Entfremdung, die – [philosophischer Begriff, welcher in der Gegenwart als Sammelbezeichnung für den gesamtgesellschaftlichen Verfall benutzt wird].

Unter E. versteht man alle Formen des Nichtübereinstimmens der Lebensbilder mit dem Idealzustand menschlicher Freiheit. E. entstand nicht mit dem Menschen, sondern erst mit der Arbeitsteilung und der Möglichkeit, sich durch Besitz und Reichtum andere menschliche Arbeit anzueignen, ohne dafür selbst ein gleiches Quantum an Arbeit aufbringen zu müssen.

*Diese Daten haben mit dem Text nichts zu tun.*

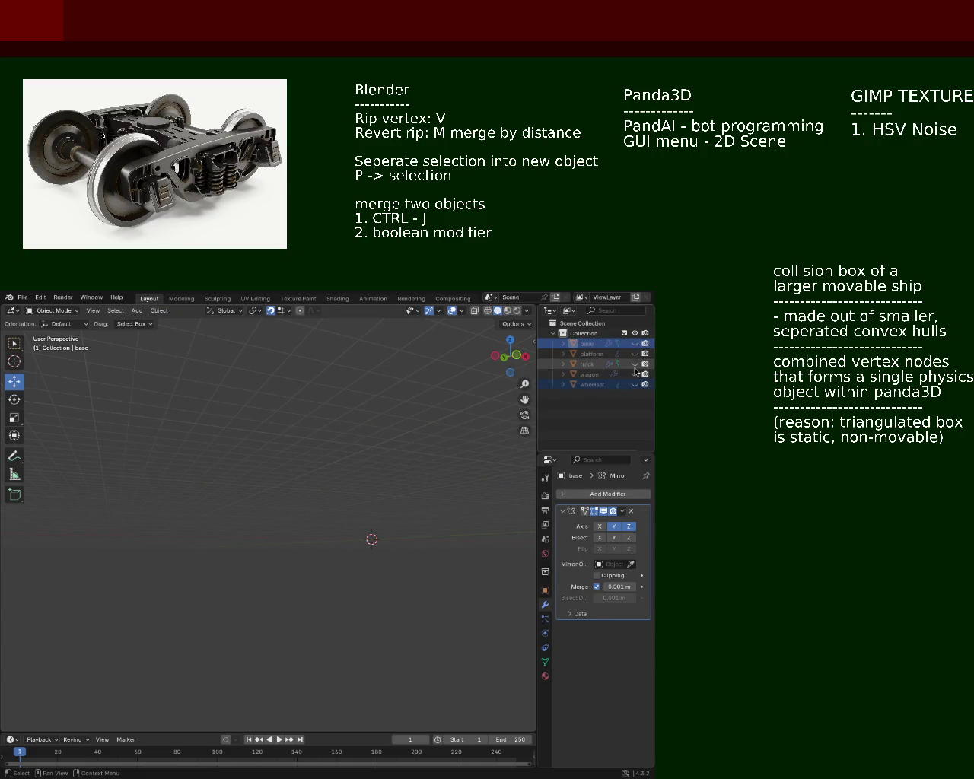
click(634, 364)
click(634, 374)
click(635, 375)
click(634, 364)
click(634, 353)
mouse_move(411, 471)
middle_down()
mouse_move(375, 507)
mouse_move(588, 528)
middle_up()
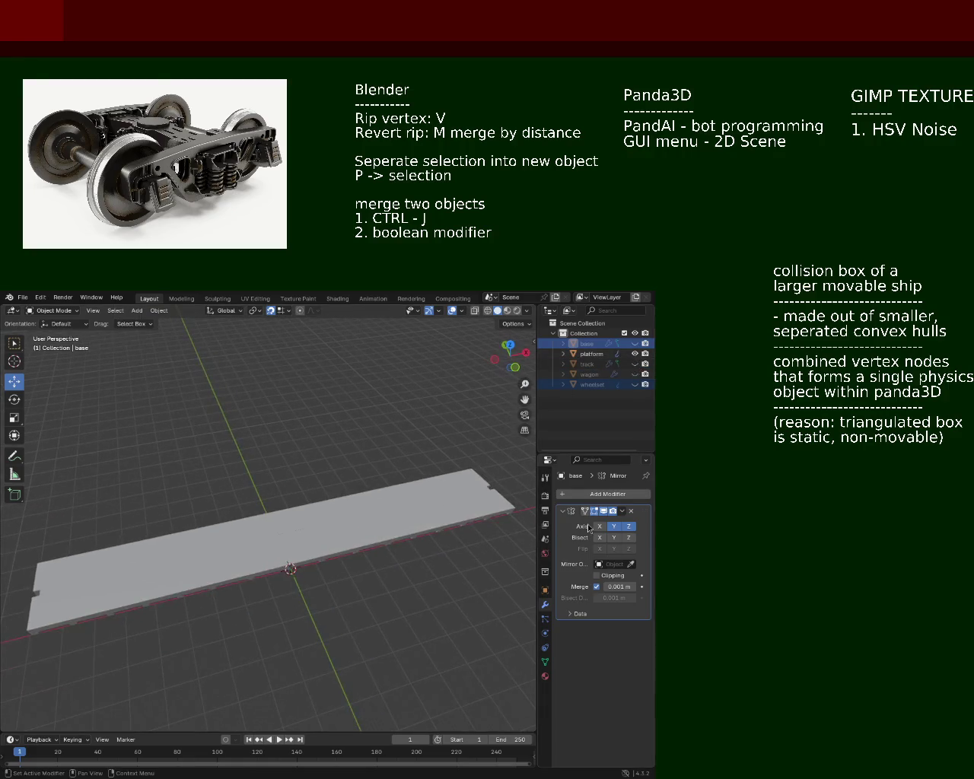
Turn off the base's Mirror Z axis and the platform's Mirror X axis
click(626, 524)
middle_drag(487, 517, 402, 466)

Neid und Hass sind erste Anzeichen der E., Religionen, also das Suchen von Erklärungen außerhalb der Wissenschaften, hier durch Götter, sind Formen ideologischer E.; das Grundproblem liegt aber in der Ausbeutung des Menschen durch Menschen, der ökonomischen E.. Wir haben uns aus dem Stadium der Freiheit in die Ausbeutung des Menschen durch den Menschen begeben. Jeder Mensch möchte nach seinem Charakter ein kleiner Ausbeuter sein, Recht für sich aushebeln, Macht ausüben gegenüber den Schwächeren. Diese Brutalität ist ein Gegensatz zu meinem Menschenbild; sie stellt auch den grundlegenden Wesenszug der E. dar, eine Gesellschaft, wo sich die Entmenschlichung mit Zunahme der Geldumfänge potenziert.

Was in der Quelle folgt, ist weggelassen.